ECM-dependent simulations (with polarized macrophage populations). Simulated tumor growth at 13 d with macrophage polarization turned on (same grid panel descriptions as in Fig. 2). Both macrophage phenotypes appear to have penetrated the tumor mass. Metastatic tumors have a higher infiltration of M1 subtypes, which results in growth restriction relative to the primary cases.

Figure 4

Simulated tumor size. Average tumor radius by 13 d. With polarized macrophages present, metastatic tumors had a smaller tumor radius than primary tumors. “Control” simulation tumor radii (with naïve macrophages only) were comparable for either ECM construct. Error bars represent standard deviation with n = 3; asterisk denotes significance calculated via student t-test, p-value < 0.05.

Figure 5

Simulated macrophage population fractions.
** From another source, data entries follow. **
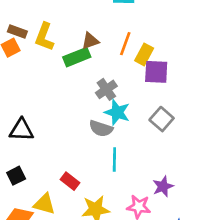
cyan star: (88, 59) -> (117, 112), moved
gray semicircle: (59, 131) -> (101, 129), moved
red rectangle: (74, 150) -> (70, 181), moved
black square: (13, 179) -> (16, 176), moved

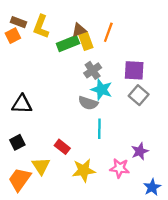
yellow rectangle: (144, 54) -> (86, 41), moved, turned -48
purple square: (156, 72) -> (134, 70), moved
yellow triangle: (44, 204) -> (41, 166), turned 42

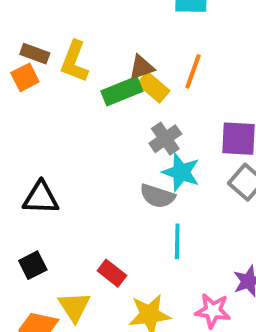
yellow rectangle: (86, 41) -> (153, 87), turned -30

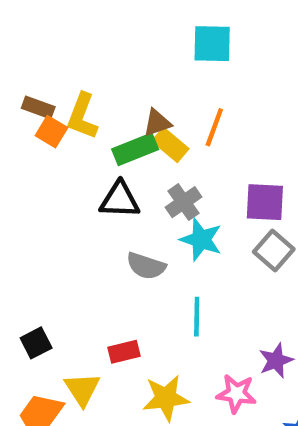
orange square: (25, 77) -> (51, 132), moved, turned -32
gray semicircle: (157, 196) -> (146, 266), moved
black triangle: (41, 198) -> (120, 200), moved
red rectangle: (112, 273) -> (124, 352), turned -52

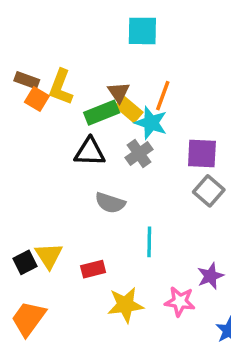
cyan square: (212, 44) -> (142, 31), moved
brown triangle: (157, 123) -> (119, 92), turned -45
cyan star: (201, 240) -> (151, 123), moved
yellow triangle: (82, 389) -> (49, 256), moved

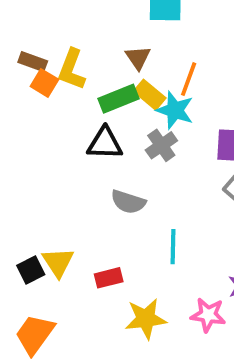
brown triangle: (119, 92) -> (138, 58), moved

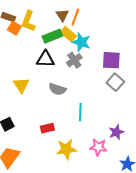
orange line: (189, 79) -> (75, 17), moved
yellow triangle: (58, 262) -> (21, 85), moved

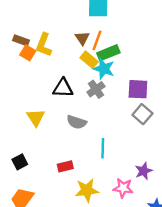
green rectangle: (52, 36) -> (108, 53), moved

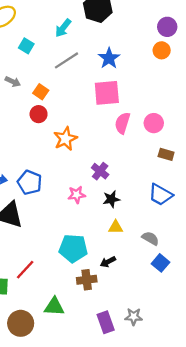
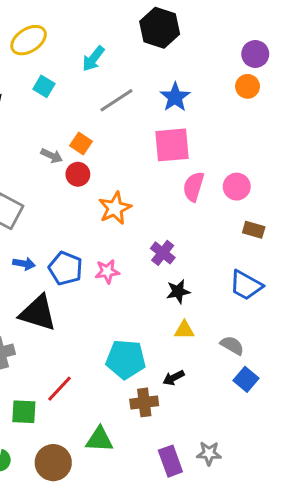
cyan arrow: (63, 28) -> (93, 59), moved
cyan square: (26, 46) -> (44, 86), moved
gray arrow: (13, 82) -> (52, 156), moved
pink star: (77, 195) -> (107, 271), moved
Time evolution of macrophage subtype populations for (A) primary tumor on control ECM, (B) metastatic tumor on control ECM, (C) primary tumor on transitional ECM, and (D) metastatic tumor on transitional ECM. Primary tumor simulations of either ECM construct exhibited more balanced proportion of M1:M2 macrophage subtypes than metastatic tumors; on either ECM construct, M2 macrophages were more prominent than M1 for primary tumors. In contrast, M1 macrophages dominated for the metastatic tumors.